PARUSIA

Parusia è parola difficile, che si ha timore a pronunciare, da chi, come me, ha solo una infarinatura di questioni relative alla chiesa e alla religione cristiana perché rappresenta un “off limit”, un “ne ultra sutor”, invalicabile, oltre il quale si va solo a proprio rischio e pericolo. I più audaci, non io, ché mi trovo qui solo per caso, sanno che, se si osa oltrepassarlo, si varca il limite dell’ignoto e dell’inconoscibile. Eppure è parola piana, facile da pronunciare, che scorre via sulla punta della lingua. Ma nessuno la pronuncia volentieri. Per gli “infarinati”, come dicevo sopra, è parola ristretta all’ambito delle previsioni più funeste, che si cerca di far passare come allegre, di quella religione con il simbolo “scandaloso” della croce. E suscita i tremendi bagliori del Giudizio Universale, con il Cristo trionfante, che torna sulla terra per giudicare i vivi e i morti. Niente paura, dicono però gli esperti, la seconda venuta del Dio incarnato, è per completare l’opera di salvataggio dell’umanità, iniziata con la prima e non per mandare tutto a carte quarantotto. Vatti a fidare!

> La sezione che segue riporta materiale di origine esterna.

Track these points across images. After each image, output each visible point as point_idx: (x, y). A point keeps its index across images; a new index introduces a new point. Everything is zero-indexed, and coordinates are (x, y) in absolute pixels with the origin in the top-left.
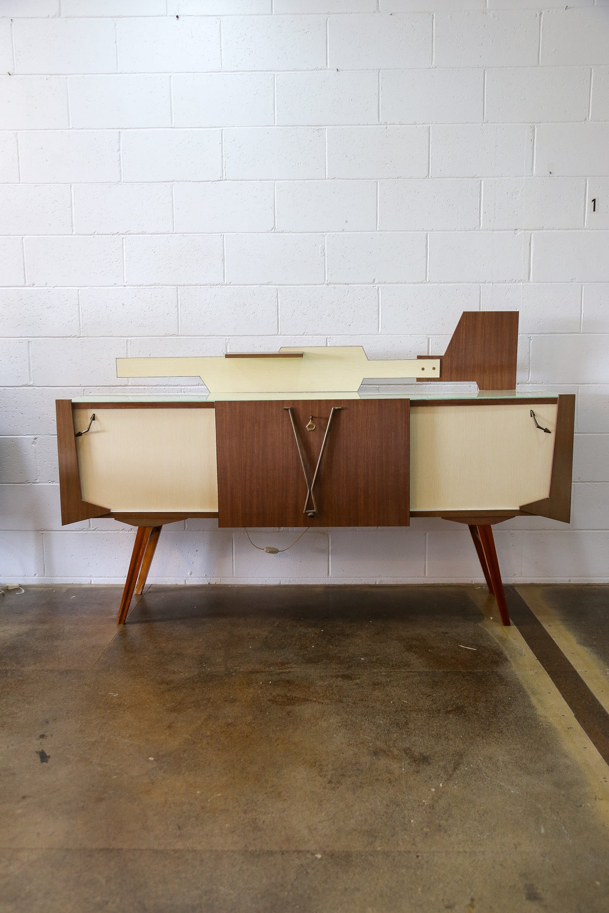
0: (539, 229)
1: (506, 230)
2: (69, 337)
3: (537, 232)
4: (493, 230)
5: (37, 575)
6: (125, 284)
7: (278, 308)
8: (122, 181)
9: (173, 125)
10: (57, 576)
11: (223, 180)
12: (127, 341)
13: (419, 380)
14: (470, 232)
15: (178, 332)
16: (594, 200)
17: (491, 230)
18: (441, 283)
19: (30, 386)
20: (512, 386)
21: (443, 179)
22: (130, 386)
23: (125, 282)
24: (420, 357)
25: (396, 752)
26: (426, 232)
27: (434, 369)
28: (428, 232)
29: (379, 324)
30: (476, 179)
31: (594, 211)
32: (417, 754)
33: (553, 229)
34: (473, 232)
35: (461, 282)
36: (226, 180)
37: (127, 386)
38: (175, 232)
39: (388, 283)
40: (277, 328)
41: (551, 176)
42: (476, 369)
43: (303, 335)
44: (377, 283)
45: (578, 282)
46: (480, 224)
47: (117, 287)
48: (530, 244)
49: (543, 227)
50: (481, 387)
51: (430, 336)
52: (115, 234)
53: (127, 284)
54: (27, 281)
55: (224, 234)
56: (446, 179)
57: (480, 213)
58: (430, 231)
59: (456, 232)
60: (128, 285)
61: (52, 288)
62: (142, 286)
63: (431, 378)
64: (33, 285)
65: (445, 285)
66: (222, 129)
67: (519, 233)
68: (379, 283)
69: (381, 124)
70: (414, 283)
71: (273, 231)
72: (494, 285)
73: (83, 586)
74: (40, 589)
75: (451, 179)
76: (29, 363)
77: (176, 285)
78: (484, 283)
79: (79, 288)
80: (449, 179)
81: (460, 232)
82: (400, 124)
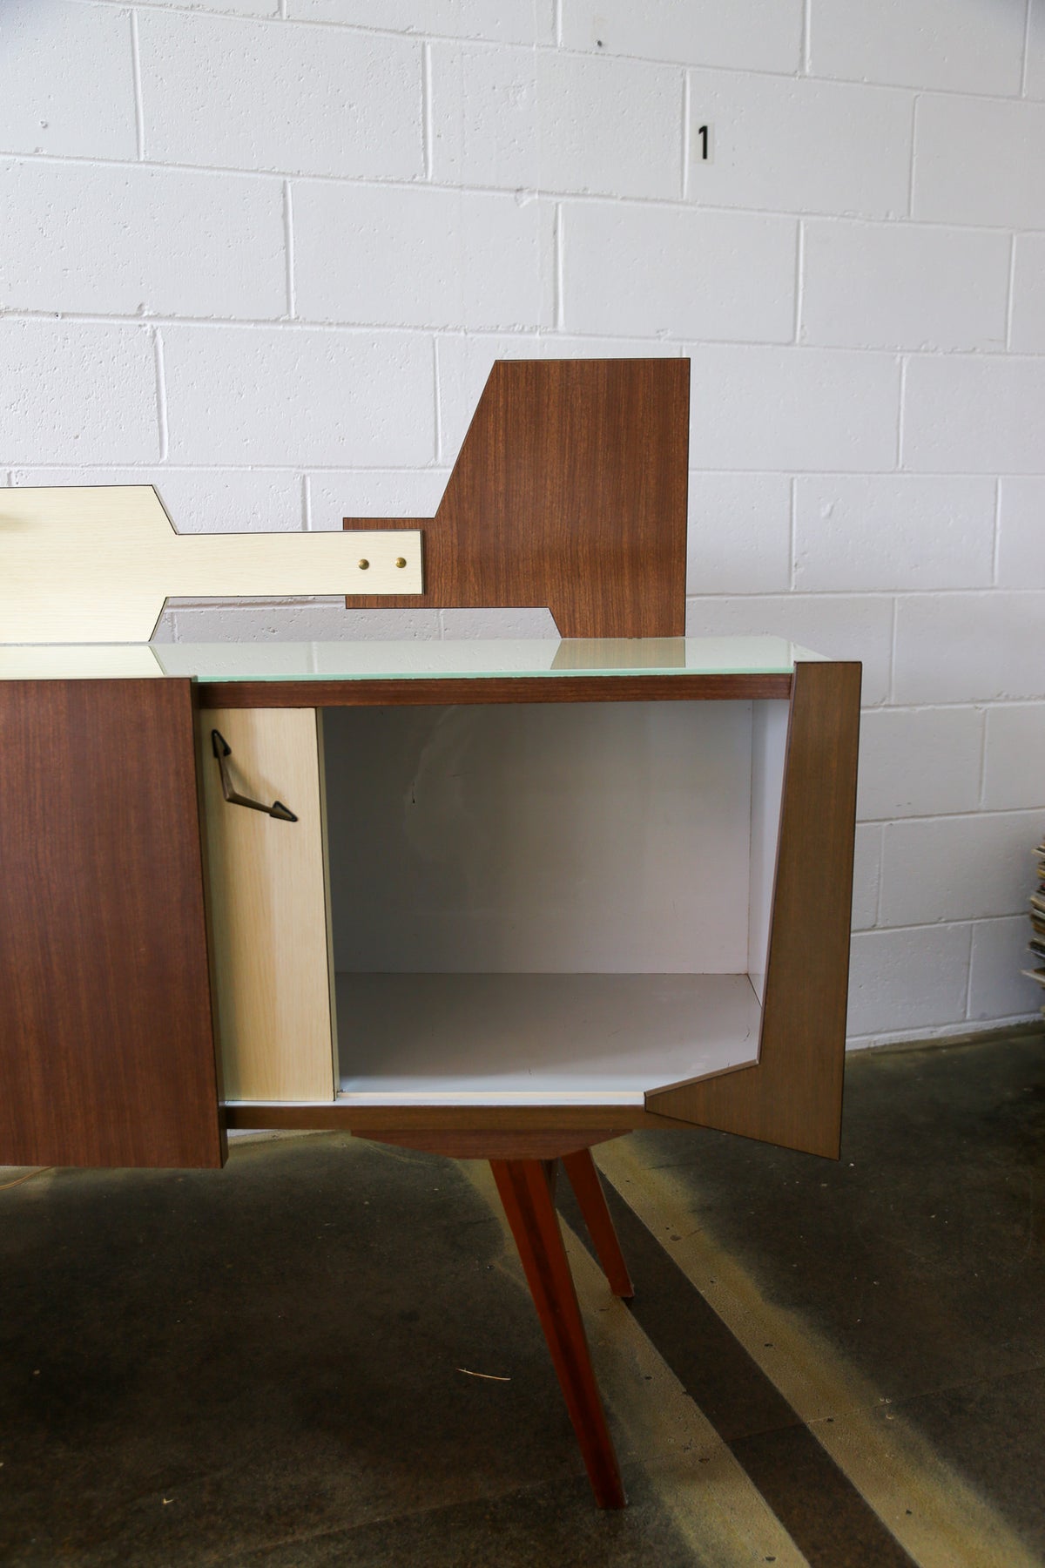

Enrique Irazoqui, protagonista del film "Il Vangelo secondo Matteo" di P.P.Pasolini, 1964

Ma pochi sanno, in quanto questa è roba da pignoli, e d’altro canto, come farebbero a saperlo, dato che questa parola è tra le meno usate della nostra lingua? Che essa abbia una lunga storia e significhi qualcosa di molto più vasto di un “semplice” Giudizio Universale e molto meno allarmante dello stesso.

“Parusia” è parola greca e significa “presenza”. Per Platone, che fu il primo ad usarla, era la presenza dell’idea, dello spirito, nel mondo sensibile, come dire l’ “anima”, altra parola inventata da Platone, delle cose che si evolvono. Quello che noi abbiamo chiamato il “senso” che ci affanniamo a cercare in ogni cosa, accadimento, fenomeno (dal greco “phenomenon”, “che appare”). E questa mi sembra la formulazione più bella. Attiene al mondo delle cose, e degli uomini, è cosa nostra. È l’intelligenza che aleggia sul mondo, la materia.

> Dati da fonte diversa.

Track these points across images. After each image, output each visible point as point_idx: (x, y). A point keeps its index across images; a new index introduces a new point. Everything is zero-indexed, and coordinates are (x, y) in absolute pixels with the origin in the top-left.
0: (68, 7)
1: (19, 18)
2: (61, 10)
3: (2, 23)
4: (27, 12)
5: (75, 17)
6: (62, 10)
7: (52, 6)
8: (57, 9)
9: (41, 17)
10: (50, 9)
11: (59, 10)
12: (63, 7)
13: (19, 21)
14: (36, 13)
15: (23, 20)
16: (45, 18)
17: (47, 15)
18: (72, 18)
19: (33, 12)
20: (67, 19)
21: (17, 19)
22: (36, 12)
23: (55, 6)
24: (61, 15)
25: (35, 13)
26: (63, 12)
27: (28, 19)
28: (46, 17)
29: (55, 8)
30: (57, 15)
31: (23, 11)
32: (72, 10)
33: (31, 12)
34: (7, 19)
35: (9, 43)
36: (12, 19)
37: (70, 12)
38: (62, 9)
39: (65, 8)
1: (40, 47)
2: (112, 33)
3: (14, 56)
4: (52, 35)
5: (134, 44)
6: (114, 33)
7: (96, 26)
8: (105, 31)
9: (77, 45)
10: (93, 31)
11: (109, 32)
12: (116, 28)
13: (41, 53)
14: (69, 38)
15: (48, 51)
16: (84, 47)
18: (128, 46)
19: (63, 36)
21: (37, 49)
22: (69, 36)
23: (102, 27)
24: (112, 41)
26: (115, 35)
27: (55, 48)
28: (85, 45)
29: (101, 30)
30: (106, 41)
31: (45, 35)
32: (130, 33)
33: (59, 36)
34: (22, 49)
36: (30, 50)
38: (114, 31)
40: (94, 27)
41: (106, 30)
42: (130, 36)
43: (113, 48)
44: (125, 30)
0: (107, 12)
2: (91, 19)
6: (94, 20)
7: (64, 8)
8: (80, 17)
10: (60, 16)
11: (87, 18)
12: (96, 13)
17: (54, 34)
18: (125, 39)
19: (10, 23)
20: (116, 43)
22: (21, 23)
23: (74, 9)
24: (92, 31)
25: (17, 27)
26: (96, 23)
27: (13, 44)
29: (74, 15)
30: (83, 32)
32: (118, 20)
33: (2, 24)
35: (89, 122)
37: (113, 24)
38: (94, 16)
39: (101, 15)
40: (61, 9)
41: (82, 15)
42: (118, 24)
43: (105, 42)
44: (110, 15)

Sì, perché poi la stessa parola è entrata nell’uso curiale, che l’ha fatta propria. Si cominciò con un semplice ampliamento del suo significato: da “presenza” in generale, a “presenza del divino”, della cosa straordinaria. Alla fine, è diventata quasi un sinonimo di “escatologia”, discorso sulle ultime cose, sulla fine, e, nella religione cattolica, come ricomparsa di Cristo per il giudizio finale ma, a quanto sembra, presente anche in altre religioni, come l’islamica, dove si attende il ritorno di un profeta mai morto, ma nascosto, che dovrebbe rimettere le cose a posto. Gli ebrei dal canto loro, non hanno mai creduto a Gesù figlio di Dio, ed aspettano ancora la venuta del loro salvatore. Singolarmente, nella prima, la cristiana, uno dei segni dell’approssimarsi della parusia, sarà da ricercare proprio nella prossima conversione di tutti gli ebrei al cristianesimo, cosa che per la verità sembra alquanto improbabile.

Per quanto riguarda l’uso comune del termine, per il momento quasi inesistente, ne auspicherei la rinascita, tenendomi il più possibile vicino al suo significato originario, la presenza non come immanenza, ma come privilegio, la capacità di “fare presenza” anche in assenza della persona fisica. Esempio: il grande personaggio al quale viene dedicata una certa iniziativa locale, che, nella impossibilità di partecipare personalmente all’evento, invia un telegramma di ringraziamento agli organizzatori e un saluto affettuoso e riguardoso ai sui seguaci. O la capacità di avvertire la presenza di quanti, cari, ci hanno lasciati, fino a quando ne custodiremo la memoria nei nostri cuori.